Adapun hadits yang menceritakan keutamaan ahli bait diantaranya adalah hadits Zaid bin Arqam yang telah lalu, dimana Nabi shallallahu ‘alaihi wa sallam berwasiat untuk berlaku baik kepada mereka. Selain itu, cukuplah menunjukkan keutamaan mereka adalah disebutkannya lafadz ahli bait dalam shalawat yang senantiasa kita ucapkan di dalam shalat ketika bertasyahhud. Hal ini menunjukkan keutamaan mereka dalam agama ini sehingga syari’at mengkhususkan shalawat kepada mereka di setiap shalat yang kita kerjakan. Imam Muhammad bin Idris asy-Syafi’i dalam I’anah ath-Thalibin 1/200 mengatakan,
يـــــا أهل بيت رســول الله حُبكم ….. فرضٌ من الله في القرآنِ أنزله
يكفيكم من عظيم الفخـــر أنكم ….. من لم يصل عليكم لا صلاة له
Wahai ahli bait Rasulullah, mencintai kalian
adalah kewajiban yang ditetapkan Allah di dalam al-Quran yang diturunkan-Nya
Cukup bagi kalian dari kebanggaan terbesar yang ada
bahwa orang yang tidak bershalawat kepada kalian (di dalam shalat), maka tidaklah sah shalatnya
Untuk mengetahui berbagai keutamaan yang dimiliki oleh ahli bait, baik yang diterangkan dalam al-Quran dan sunnah, pembaca dapat membaca kitab Syaikh Abdul Muhsin al-‘Abbad hafizhahullah yang berjudul Fadl Ahli al-Bait wa ‘Uluwwu Makanatihim ‘inda Ahli as-Sunnah wa al-Jama’ah.

Poin ketiga
Mencintai ahli bait Nabi shallallahu ‘alaihi wa sallam merupakan salah satu prinsip akidah ahlu as-sunnah. Sedangkan membenci ahli bait merupakan salah satu cabang kemunafikan.
Allah ta’ala berfirman :
ذَلِكَ الَّذِي يُبَشِّرُ اللَّهُ عِبَادَهُ الَّذِينَ آمَنُوا وَعَمِلُوا الصَّالِحَاتِ قُلْ لا أَسْأَلُكُمْ عَلَيْهِ أَجْرًا إِلا الْمَوَدَّةَ فِي الْقُرْبَى وَمَنْ يَقْتَرِفْ حَسَنَةً نَزِدْ لَهُ فِيهَا حُسْنًا إِنَّ اللَّهَ غَفُورٌ شَكُورٌ
“Itulah (karunia) yang (dengan itu) Allah menggembirakan hamba-hamba-Nya yang beriman dan mengerjakan amal yang saleh. Katakanlah: “Aku tidak meminta kepadamu sesuatu upahpun atas seruanku kecuali kasih sayang dalam kekeluargaan”. Dan siapa yang mengerjakan kebaikan akan Kami tambahkan baginya kebaikan pada kebaikannya itu. Sesungguhnya Allah Maha Pengampun lagi Maha Mensyukuri” [QS. Asy-Syuuraa : 23].

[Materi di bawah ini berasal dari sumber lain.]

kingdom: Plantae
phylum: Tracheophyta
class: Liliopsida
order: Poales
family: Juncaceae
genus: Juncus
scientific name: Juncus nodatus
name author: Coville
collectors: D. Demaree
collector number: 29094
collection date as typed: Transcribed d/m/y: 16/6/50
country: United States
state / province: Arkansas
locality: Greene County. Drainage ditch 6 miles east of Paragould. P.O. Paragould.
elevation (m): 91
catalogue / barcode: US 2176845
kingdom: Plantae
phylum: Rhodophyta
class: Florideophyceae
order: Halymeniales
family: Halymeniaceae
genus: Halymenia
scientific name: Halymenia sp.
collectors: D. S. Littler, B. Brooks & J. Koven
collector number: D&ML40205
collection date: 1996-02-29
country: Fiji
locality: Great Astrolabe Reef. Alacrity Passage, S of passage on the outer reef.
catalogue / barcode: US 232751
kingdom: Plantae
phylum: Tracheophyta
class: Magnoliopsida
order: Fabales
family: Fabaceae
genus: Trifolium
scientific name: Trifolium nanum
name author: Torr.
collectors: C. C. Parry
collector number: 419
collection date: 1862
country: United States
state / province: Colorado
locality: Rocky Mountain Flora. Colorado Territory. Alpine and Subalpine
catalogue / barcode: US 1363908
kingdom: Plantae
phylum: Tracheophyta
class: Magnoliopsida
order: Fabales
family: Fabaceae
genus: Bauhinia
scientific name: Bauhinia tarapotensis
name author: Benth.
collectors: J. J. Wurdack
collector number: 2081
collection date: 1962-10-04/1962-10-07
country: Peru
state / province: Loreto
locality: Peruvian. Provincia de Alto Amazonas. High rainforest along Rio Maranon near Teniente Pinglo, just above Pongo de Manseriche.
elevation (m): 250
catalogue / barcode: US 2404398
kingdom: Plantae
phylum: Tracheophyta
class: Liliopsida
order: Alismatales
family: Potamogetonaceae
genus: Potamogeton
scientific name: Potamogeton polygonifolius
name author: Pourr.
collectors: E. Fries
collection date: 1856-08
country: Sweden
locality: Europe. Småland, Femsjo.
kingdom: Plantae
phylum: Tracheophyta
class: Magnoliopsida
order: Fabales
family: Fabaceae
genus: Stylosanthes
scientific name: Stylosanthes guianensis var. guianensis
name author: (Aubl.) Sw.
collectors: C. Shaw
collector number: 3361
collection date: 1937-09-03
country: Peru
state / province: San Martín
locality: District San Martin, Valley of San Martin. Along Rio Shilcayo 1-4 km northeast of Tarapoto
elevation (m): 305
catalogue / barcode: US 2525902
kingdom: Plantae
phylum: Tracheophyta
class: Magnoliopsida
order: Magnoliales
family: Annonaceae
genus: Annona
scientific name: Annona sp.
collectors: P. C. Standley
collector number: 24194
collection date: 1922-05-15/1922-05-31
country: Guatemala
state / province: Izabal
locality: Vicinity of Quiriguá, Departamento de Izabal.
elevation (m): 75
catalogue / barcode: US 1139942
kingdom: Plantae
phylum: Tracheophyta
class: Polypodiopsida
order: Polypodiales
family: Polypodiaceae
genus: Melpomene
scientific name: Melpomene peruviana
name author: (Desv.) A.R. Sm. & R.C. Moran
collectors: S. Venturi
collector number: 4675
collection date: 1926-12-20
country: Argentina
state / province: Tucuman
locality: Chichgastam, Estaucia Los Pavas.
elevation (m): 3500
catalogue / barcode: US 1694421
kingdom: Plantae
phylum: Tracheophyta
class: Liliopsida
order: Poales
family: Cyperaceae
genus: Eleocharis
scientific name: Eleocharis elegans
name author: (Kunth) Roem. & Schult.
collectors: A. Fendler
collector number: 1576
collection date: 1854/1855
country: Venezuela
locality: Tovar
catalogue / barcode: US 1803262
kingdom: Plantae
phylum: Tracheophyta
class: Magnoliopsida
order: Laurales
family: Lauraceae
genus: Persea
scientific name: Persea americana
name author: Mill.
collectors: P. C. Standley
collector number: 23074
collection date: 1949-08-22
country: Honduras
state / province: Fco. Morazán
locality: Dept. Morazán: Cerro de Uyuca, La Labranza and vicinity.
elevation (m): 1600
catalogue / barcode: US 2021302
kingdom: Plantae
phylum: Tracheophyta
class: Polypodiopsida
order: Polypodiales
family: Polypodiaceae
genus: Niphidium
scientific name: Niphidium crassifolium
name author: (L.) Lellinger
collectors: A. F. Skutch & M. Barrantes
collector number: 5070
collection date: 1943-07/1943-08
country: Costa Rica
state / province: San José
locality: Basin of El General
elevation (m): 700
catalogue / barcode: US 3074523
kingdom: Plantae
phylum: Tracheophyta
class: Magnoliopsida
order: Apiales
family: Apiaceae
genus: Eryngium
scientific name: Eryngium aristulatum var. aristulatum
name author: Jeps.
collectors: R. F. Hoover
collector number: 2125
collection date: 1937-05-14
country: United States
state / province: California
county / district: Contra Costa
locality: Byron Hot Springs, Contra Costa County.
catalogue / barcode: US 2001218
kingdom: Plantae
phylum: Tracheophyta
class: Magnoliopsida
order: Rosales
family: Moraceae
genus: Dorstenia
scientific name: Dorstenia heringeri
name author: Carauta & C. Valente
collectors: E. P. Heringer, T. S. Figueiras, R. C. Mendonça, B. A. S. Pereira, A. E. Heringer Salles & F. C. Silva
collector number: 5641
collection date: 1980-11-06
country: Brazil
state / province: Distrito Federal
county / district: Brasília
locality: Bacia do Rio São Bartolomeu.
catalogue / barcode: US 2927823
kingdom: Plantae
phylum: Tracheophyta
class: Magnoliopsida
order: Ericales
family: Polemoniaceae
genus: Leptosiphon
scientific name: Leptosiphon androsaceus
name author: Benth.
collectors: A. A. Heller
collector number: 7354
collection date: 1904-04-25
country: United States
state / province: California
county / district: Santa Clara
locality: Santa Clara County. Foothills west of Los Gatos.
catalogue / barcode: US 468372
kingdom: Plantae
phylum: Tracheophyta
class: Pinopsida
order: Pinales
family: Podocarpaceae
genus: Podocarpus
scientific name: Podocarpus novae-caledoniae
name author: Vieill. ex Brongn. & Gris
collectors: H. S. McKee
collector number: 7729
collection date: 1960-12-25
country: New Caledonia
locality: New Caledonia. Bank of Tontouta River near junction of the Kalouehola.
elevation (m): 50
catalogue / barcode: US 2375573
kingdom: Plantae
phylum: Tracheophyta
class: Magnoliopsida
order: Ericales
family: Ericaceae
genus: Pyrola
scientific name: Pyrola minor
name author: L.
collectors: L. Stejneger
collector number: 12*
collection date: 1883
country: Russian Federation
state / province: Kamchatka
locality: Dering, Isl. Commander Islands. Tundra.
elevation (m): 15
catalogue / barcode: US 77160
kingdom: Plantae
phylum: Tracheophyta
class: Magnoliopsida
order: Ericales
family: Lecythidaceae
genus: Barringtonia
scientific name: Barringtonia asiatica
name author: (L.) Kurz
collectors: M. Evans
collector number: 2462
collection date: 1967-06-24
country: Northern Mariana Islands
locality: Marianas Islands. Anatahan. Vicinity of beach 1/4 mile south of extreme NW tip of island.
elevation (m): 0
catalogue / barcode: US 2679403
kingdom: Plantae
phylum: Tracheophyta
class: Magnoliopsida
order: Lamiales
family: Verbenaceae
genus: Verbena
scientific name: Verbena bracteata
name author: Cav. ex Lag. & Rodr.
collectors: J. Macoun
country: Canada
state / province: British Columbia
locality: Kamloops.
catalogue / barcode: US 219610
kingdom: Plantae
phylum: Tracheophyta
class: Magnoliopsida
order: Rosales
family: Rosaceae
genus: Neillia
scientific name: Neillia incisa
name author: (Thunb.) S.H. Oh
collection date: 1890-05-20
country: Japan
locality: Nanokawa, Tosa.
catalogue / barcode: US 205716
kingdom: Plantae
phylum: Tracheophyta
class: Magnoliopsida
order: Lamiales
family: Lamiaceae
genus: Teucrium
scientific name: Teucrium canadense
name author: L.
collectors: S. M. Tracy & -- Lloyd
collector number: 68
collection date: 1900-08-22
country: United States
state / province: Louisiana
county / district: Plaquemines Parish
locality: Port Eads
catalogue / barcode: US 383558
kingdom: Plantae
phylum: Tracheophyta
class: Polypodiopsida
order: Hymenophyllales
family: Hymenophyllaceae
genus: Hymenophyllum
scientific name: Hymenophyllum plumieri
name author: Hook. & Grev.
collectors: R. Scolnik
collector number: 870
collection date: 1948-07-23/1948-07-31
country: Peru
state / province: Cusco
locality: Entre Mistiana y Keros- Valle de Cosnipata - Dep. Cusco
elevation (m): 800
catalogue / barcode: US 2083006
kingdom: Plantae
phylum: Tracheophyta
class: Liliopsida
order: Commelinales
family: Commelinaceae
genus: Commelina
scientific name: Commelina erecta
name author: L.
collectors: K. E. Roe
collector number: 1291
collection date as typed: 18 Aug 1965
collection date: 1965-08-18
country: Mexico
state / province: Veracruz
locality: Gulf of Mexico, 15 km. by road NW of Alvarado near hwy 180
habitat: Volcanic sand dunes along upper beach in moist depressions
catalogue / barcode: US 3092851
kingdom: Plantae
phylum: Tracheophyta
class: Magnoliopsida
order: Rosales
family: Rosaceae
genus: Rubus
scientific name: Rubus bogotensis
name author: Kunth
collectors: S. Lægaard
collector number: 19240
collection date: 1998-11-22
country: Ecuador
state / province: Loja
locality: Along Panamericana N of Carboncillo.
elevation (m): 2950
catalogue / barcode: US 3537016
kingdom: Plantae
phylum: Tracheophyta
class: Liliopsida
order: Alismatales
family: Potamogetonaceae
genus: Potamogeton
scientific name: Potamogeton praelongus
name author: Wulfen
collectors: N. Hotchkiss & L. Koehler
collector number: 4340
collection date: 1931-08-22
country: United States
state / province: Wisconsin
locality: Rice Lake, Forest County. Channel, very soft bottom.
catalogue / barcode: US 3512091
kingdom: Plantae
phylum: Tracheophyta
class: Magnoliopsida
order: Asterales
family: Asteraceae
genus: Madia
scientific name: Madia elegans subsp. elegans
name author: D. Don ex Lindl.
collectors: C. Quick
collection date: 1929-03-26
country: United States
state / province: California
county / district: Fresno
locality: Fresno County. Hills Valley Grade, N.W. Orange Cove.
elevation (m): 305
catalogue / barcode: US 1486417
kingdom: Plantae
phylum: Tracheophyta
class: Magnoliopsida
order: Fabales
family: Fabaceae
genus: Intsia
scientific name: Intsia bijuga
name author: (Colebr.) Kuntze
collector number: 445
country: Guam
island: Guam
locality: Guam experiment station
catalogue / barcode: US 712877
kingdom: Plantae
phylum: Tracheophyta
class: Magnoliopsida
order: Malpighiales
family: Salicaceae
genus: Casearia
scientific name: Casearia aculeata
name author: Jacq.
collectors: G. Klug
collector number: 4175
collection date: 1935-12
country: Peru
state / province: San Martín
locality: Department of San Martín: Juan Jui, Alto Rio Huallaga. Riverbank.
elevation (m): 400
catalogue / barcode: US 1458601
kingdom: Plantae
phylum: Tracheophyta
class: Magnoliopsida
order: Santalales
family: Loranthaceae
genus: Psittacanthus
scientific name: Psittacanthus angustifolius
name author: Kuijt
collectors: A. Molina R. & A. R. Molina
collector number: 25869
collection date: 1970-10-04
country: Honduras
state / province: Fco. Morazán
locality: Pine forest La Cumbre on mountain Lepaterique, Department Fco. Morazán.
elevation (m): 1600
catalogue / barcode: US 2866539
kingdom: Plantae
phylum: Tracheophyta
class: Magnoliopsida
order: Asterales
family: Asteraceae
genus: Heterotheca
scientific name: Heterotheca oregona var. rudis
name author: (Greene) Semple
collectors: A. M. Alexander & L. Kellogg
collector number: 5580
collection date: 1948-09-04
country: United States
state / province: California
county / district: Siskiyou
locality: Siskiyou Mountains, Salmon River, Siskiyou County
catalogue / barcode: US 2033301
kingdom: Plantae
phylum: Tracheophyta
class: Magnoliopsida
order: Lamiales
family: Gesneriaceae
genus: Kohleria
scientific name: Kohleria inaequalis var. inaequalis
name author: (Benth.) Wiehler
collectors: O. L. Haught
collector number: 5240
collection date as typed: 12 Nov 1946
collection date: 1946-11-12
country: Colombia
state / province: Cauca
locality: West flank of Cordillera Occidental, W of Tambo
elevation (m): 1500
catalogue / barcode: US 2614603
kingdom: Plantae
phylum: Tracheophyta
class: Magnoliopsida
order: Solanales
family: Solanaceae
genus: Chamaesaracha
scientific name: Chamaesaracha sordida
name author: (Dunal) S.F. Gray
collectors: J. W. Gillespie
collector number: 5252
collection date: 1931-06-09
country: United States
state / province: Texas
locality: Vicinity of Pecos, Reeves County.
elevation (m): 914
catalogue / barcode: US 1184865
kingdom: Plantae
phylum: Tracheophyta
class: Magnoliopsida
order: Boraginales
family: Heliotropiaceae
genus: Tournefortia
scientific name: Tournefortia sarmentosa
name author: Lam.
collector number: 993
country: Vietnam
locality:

Diriwayatkan dari Nabi shallallahu ‘alaihi wa sallam bahwa beliau bersabda,
وَأَحِبُّوا أَهْلَ بَيْتِي لِحُبِّي
“ Dan cintailah ahli baitku karena kecintaan kepadaku” [HR. Al-Hakim nomor 4716. Al Hakim mengatakan hadits ini shahih al-isnad dan disepakati oleh adz-Dzahabi].

Dari ‘Ali bin Abi Thalib, dia mengatakan,
وَالَّذِي فَلَقَ الْحَبَّةَ، وَبَرَأَ النَّسَمَةَ، إِنَّهُ لَعَهْدُ النَّبِيِّ الْأُمِّيِّ صَلَّى اللهُ عَلَيْهِ وَسَلَّمَ إِلَيَّ: «أَنْ لَا يُحِبَّنِي إِلَّا مُؤْمِنٌ، وَلَا يُبْغِضَنِي إِلَّا مُنَافِقٌ»
Dari ‘Aliy (bin Abi Thaalib) : “Demi Dzat yang membelah biji-bijian dan melepaskan angin. Sesungguhnya Nabi shallallaahu ‘alaihi wa sallam telah berjanji kepadaku bahwasannya tidak ada yang mencintaiku kecuali ia seorang mukmin, dan tidak ada yang membenciku kecuali ia seorang munafiq” [HR. Muslim nomor 78].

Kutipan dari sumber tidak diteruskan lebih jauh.